GNOME Bugzilla – Bug 84315
Gnome-session could set http_proxy in environment
Last modified: 2007-01-06 14:58:19 UTC
In gnome2 it is possible to set the location of the network HTTP proxy. It would be useful if gnome-session could set the environment variable http_proxy (and other related ones) to the value given, so that it may be picked up by non-gnome applications run from within the session (e.g. Lynx or wget run from an gnome-terminal).
Is this really GNOME's job? Personally I think not.
Hmm, I meant to close this. I agree, this isn't something GNOME should be doing.
*** Bug 148421 has been marked as a duplicate of this bug. ***
I don't understand why gnome should not do this. For people who use there laptop in different places with different settings. It would be very helpful if I just had to change the proxy settings in just one place
It's worth considering this a bit more, I think. gnome-terminal (see bug #321952) does this, but it would make more sense in gnome-session.
Created attachment 72321 [details] [review] gnome-session-http-proxy.patch Here's a fairly untested patch to implement this.

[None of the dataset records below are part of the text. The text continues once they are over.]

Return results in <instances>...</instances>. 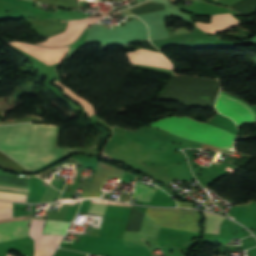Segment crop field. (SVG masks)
Returning a JSON list of instances; mask_svg holds the SVG:
<instances>
[{
  "mask_svg": "<svg viewBox=\"0 0 256 256\" xmlns=\"http://www.w3.org/2000/svg\"><path fill=\"white\" fill-rule=\"evenodd\" d=\"M29 218H9L0 220V243L28 238Z\"/></svg>",
  "mask_w": 256,
  "mask_h": 256,
  "instance_id": "crop-field-8",
  "label": "crop field"
},
{
  "mask_svg": "<svg viewBox=\"0 0 256 256\" xmlns=\"http://www.w3.org/2000/svg\"><path fill=\"white\" fill-rule=\"evenodd\" d=\"M12 217V208H0V219Z\"/></svg>",
  "mask_w": 256,
  "mask_h": 256,
  "instance_id": "crop-field-23",
  "label": "crop field"
},
{
  "mask_svg": "<svg viewBox=\"0 0 256 256\" xmlns=\"http://www.w3.org/2000/svg\"><path fill=\"white\" fill-rule=\"evenodd\" d=\"M149 126L173 133L182 138L204 142L210 145L233 149L235 135L215 126L198 122L187 117H168Z\"/></svg>",
  "mask_w": 256,
  "mask_h": 256,
  "instance_id": "crop-field-2",
  "label": "crop field"
},
{
  "mask_svg": "<svg viewBox=\"0 0 256 256\" xmlns=\"http://www.w3.org/2000/svg\"><path fill=\"white\" fill-rule=\"evenodd\" d=\"M122 135L126 140L132 143L151 147L158 150H160L162 144L169 138L144 130L142 128L133 131L124 130Z\"/></svg>",
  "mask_w": 256,
  "mask_h": 256,
  "instance_id": "crop-field-10",
  "label": "crop field"
},
{
  "mask_svg": "<svg viewBox=\"0 0 256 256\" xmlns=\"http://www.w3.org/2000/svg\"><path fill=\"white\" fill-rule=\"evenodd\" d=\"M212 22L210 24H201L196 22V26L203 31L211 34L224 32L231 27L240 25L241 23L236 18L232 17L230 13L221 15H212Z\"/></svg>",
  "mask_w": 256,
  "mask_h": 256,
  "instance_id": "crop-field-13",
  "label": "crop field"
},
{
  "mask_svg": "<svg viewBox=\"0 0 256 256\" xmlns=\"http://www.w3.org/2000/svg\"><path fill=\"white\" fill-rule=\"evenodd\" d=\"M10 44L32 54L33 56H35L36 58H38L39 60L43 61L48 65L62 60V58L65 56L68 50V47L44 48L27 45L19 42H11Z\"/></svg>",
  "mask_w": 256,
  "mask_h": 256,
  "instance_id": "crop-field-9",
  "label": "crop field"
},
{
  "mask_svg": "<svg viewBox=\"0 0 256 256\" xmlns=\"http://www.w3.org/2000/svg\"><path fill=\"white\" fill-rule=\"evenodd\" d=\"M0 189H8V190L27 192V187L6 185V184H0ZM0 198L14 200V201H20V202H26V195H23V194L0 192Z\"/></svg>",
  "mask_w": 256,
  "mask_h": 256,
  "instance_id": "crop-field-16",
  "label": "crop field"
},
{
  "mask_svg": "<svg viewBox=\"0 0 256 256\" xmlns=\"http://www.w3.org/2000/svg\"><path fill=\"white\" fill-rule=\"evenodd\" d=\"M216 109L223 115L231 117L237 125L247 122L254 123L256 120V116L251 108L240 100L232 98L222 92H220L218 96Z\"/></svg>",
  "mask_w": 256,
  "mask_h": 256,
  "instance_id": "crop-field-4",
  "label": "crop field"
},
{
  "mask_svg": "<svg viewBox=\"0 0 256 256\" xmlns=\"http://www.w3.org/2000/svg\"><path fill=\"white\" fill-rule=\"evenodd\" d=\"M206 221L204 223L205 231L207 233H219V225L223 221L224 217H220L211 213H204Z\"/></svg>",
  "mask_w": 256,
  "mask_h": 256,
  "instance_id": "crop-field-18",
  "label": "crop field"
},
{
  "mask_svg": "<svg viewBox=\"0 0 256 256\" xmlns=\"http://www.w3.org/2000/svg\"><path fill=\"white\" fill-rule=\"evenodd\" d=\"M148 36L141 37H124V38H101V39H87L85 44L99 43L105 46L109 45H126L132 43V40H146ZM84 44V45H85Z\"/></svg>",
  "mask_w": 256,
  "mask_h": 256,
  "instance_id": "crop-field-15",
  "label": "crop field"
},
{
  "mask_svg": "<svg viewBox=\"0 0 256 256\" xmlns=\"http://www.w3.org/2000/svg\"><path fill=\"white\" fill-rule=\"evenodd\" d=\"M7 256H12V255H9V254H8Z\"/></svg>",
  "mask_w": 256,
  "mask_h": 256,
  "instance_id": "crop-field-25",
  "label": "crop field"
},
{
  "mask_svg": "<svg viewBox=\"0 0 256 256\" xmlns=\"http://www.w3.org/2000/svg\"><path fill=\"white\" fill-rule=\"evenodd\" d=\"M159 226L196 232L199 217L194 210L148 208L146 213Z\"/></svg>",
  "mask_w": 256,
  "mask_h": 256,
  "instance_id": "crop-field-3",
  "label": "crop field"
},
{
  "mask_svg": "<svg viewBox=\"0 0 256 256\" xmlns=\"http://www.w3.org/2000/svg\"><path fill=\"white\" fill-rule=\"evenodd\" d=\"M107 202L105 200H91L87 213L103 216Z\"/></svg>",
  "mask_w": 256,
  "mask_h": 256,
  "instance_id": "crop-field-21",
  "label": "crop field"
},
{
  "mask_svg": "<svg viewBox=\"0 0 256 256\" xmlns=\"http://www.w3.org/2000/svg\"><path fill=\"white\" fill-rule=\"evenodd\" d=\"M126 54L130 60V63L133 64H143L162 67L165 69H172L171 63L161 53L158 52L141 49L139 51Z\"/></svg>",
  "mask_w": 256,
  "mask_h": 256,
  "instance_id": "crop-field-11",
  "label": "crop field"
},
{
  "mask_svg": "<svg viewBox=\"0 0 256 256\" xmlns=\"http://www.w3.org/2000/svg\"><path fill=\"white\" fill-rule=\"evenodd\" d=\"M104 17H92L83 20H70L67 24V29L65 32L48 38L37 44H42L46 46H62L73 42L82 30L89 26L90 24L102 19Z\"/></svg>",
  "mask_w": 256,
  "mask_h": 256,
  "instance_id": "crop-field-6",
  "label": "crop field"
},
{
  "mask_svg": "<svg viewBox=\"0 0 256 256\" xmlns=\"http://www.w3.org/2000/svg\"><path fill=\"white\" fill-rule=\"evenodd\" d=\"M139 17L148 25L150 39L169 37L163 22L165 19V10L139 15Z\"/></svg>",
  "mask_w": 256,
  "mask_h": 256,
  "instance_id": "crop-field-12",
  "label": "crop field"
},
{
  "mask_svg": "<svg viewBox=\"0 0 256 256\" xmlns=\"http://www.w3.org/2000/svg\"><path fill=\"white\" fill-rule=\"evenodd\" d=\"M124 171L108 164L98 162L97 171L92 182L83 180L80 188L84 189L81 197H100L99 193L107 175L121 178Z\"/></svg>",
  "mask_w": 256,
  "mask_h": 256,
  "instance_id": "crop-field-7",
  "label": "crop field"
},
{
  "mask_svg": "<svg viewBox=\"0 0 256 256\" xmlns=\"http://www.w3.org/2000/svg\"><path fill=\"white\" fill-rule=\"evenodd\" d=\"M55 128L36 124L0 127V150L30 171L79 150L53 148Z\"/></svg>",
  "mask_w": 256,
  "mask_h": 256,
  "instance_id": "crop-field-1",
  "label": "crop field"
},
{
  "mask_svg": "<svg viewBox=\"0 0 256 256\" xmlns=\"http://www.w3.org/2000/svg\"><path fill=\"white\" fill-rule=\"evenodd\" d=\"M70 223L57 222V221H46L44 233H53V234H65Z\"/></svg>",
  "mask_w": 256,
  "mask_h": 256,
  "instance_id": "crop-field-19",
  "label": "crop field"
},
{
  "mask_svg": "<svg viewBox=\"0 0 256 256\" xmlns=\"http://www.w3.org/2000/svg\"><path fill=\"white\" fill-rule=\"evenodd\" d=\"M178 207H191L193 208V204H190V203H178Z\"/></svg>",
  "mask_w": 256,
  "mask_h": 256,
  "instance_id": "crop-field-24",
  "label": "crop field"
},
{
  "mask_svg": "<svg viewBox=\"0 0 256 256\" xmlns=\"http://www.w3.org/2000/svg\"><path fill=\"white\" fill-rule=\"evenodd\" d=\"M143 217V213L132 207L125 231L139 232L141 229Z\"/></svg>",
  "mask_w": 256,
  "mask_h": 256,
  "instance_id": "crop-field-17",
  "label": "crop field"
},
{
  "mask_svg": "<svg viewBox=\"0 0 256 256\" xmlns=\"http://www.w3.org/2000/svg\"><path fill=\"white\" fill-rule=\"evenodd\" d=\"M45 220L32 219L30 236L34 239V256H51L55 251L61 235H42ZM62 240V239H61Z\"/></svg>",
  "mask_w": 256,
  "mask_h": 256,
  "instance_id": "crop-field-5",
  "label": "crop field"
},
{
  "mask_svg": "<svg viewBox=\"0 0 256 256\" xmlns=\"http://www.w3.org/2000/svg\"><path fill=\"white\" fill-rule=\"evenodd\" d=\"M154 192H155V190L150 189L140 183H137V185L135 187L134 198H136L140 201L148 202L150 200V198L152 197V195L154 194Z\"/></svg>",
  "mask_w": 256,
  "mask_h": 256,
  "instance_id": "crop-field-20",
  "label": "crop field"
},
{
  "mask_svg": "<svg viewBox=\"0 0 256 256\" xmlns=\"http://www.w3.org/2000/svg\"><path fill=\"white\" fill-rule=\"evenodd\" d=\"M56 80L54 81L53 84L61 87L65 93V96H67L73 102L78 104L83 109V111H85L87 117L97 113L96 110L92 107V105L88 101L78 97L69 88L65 87L64 85H62L60 82Z\"/></svg>",
  "mask_w": 256,
  "mask_h": 256,
  "instance_id": "crop-field-14",
  "label": "crop field"
},
{
  "mask_svg": "<svg viewBox=\"0 0 256 256\" xmlns=\"http://www.w3.org/2000/svg\"><path fill=\"white\" fill-rule=\"evenodd\" d=\"M1 81V80H0Z\"/></svg>",
  "mask_w": 256,
  "mask_h": 256,
  "instance_id": "crop-field-26",
  "label": "crop field"
},
{
  "mask_svg": "<svg viewBox=\"0 0 256 256\" xmlns=\"http://www.w3.org/2000/svg\"><path fill=\"white\" fill-rule=\"evenodd\" d=\"M0 166L12 168V169L23 170V171H28V170L24 169L23 167H21L19 164H17L15 161H13L8 156L2 154L1 152H0Z\"/></svg>",
  "mask_w": 256,
  "mask_h": 256,
  "instance_id": "crop-field-22",
  "label": "crop field"
}]
</instances>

This patch is shipping in FC6, fwiw. While I'm a bit skeptical about whether this is best done in gnome-session, I also don't think it will cause big problems. I suppose we'd have to rethink if there were a large number of variables we'd want to handle this way, or if we ran into some unforseen failure mode. Meanwhile I don't see any reason to keep this out.
See: https://bugzilla.redhat.com/bugzilla/show_bug.cgi?id=212319 for one bug. Ray: if you move the code into gsm-proxy.[ch], fix the bug above, then I think it's good to commit to HEAD (I'd prefer the notify handler to not re-read all the keys, but it's not a big deal)
Created attachment 75483 [details] [review] move code to gsm-proxy.[ch] I committed the above patch which has the changes you mentioned. I didn't change the way the notify handler reads its keys, because the gconf client apis already do caching of values in watched gconf directories. 2006-10-26 Ray Strode <rstrode@redhat.com> Set http_proxy environment variable based on GNOME settings for legacy apps (bug 84315). * Makefile.am: add gsm-proxy.c and gsm-proxy.h * gsm-proxy.[ch] (gsm_set_up_legacy_proxy_environment): new file to contain function for monitoring GNOME proxy settings. * headers.h: add #defines for gconf keys to proxy settings (edit_session_name): Connect to entry's activate signal. * main.c (main): call gsm_set_up_legacy_proxy_environment
A couple of problems: a) Did anyone at all consider the security implications of this? This moves a user's (possibly SSO) password out of the gconf database right into their environment. This may seem like not such a big deal since the password is accessible in the gconf database for anyone sitting down at somebody else's workstation, but the gconf database is not usually a part of automated bug report data gathering. Frequently the user's environment is. So users will be sending their proxy and/or whole network SSO credentials in bug reports to public bug tracking systems. b) The implementation is wrong: http_proxy = g_strdup_printf ("http://%s%s%s%s%s:%d", user_name != NULL? user_name : "", user_name != NULL && password != NULL? "@" : "", user_name != NULL && password != NULL? password : "", user_name != NULL? ":" : "", host, port); The format is http://user_name:password@host:port, not http://user_name@password:host:port. Did anyone test or even review this code before committing it? It simply could not have worked -- unless the proxy server it was tested against is/was broken. Can we please pay attention to item (a) though before working on (b)? This is a serious security issue.
Created attachment 77190 [details] [review] committed change that swaps @ and : in http_proxy variable So that's pretty embarrassing. I should have spent more time testing the patch before committing it; sorry about that. As far as the security concerns go I would say that storing the password in GConf is on the same level as storing it in the environment. If the http proxy password is something that can be considered security-sensitive, then we should be keeping it in the default keyring and shouldn't be setting http_proxy if use_authentication is set.
Created attachment 77193 [details] [review] don't set http_proxy if user's proxy requires authentication I've committed the above, which just disables the feature in the authenticated proxy case. There are already other cases where we don't set the variable (like proxy auto configuration), so I think it's probably okay not to set it in this case either.
I've filed bug 379687 to address the proxy-password-getting-stored-gconf problem.
(In reply to comment #12) > Created an attachment (id=77193) [edit] > don't set http_proxy if user's proxy requires authentication > > I've committed the above, which just disables the feature in the authenticated > proxy case. In what version of gnome-session should this (have) show(ed) up? I am running 2.17.3 and I am still seeing my username/password in the http_proxy variable in my environment.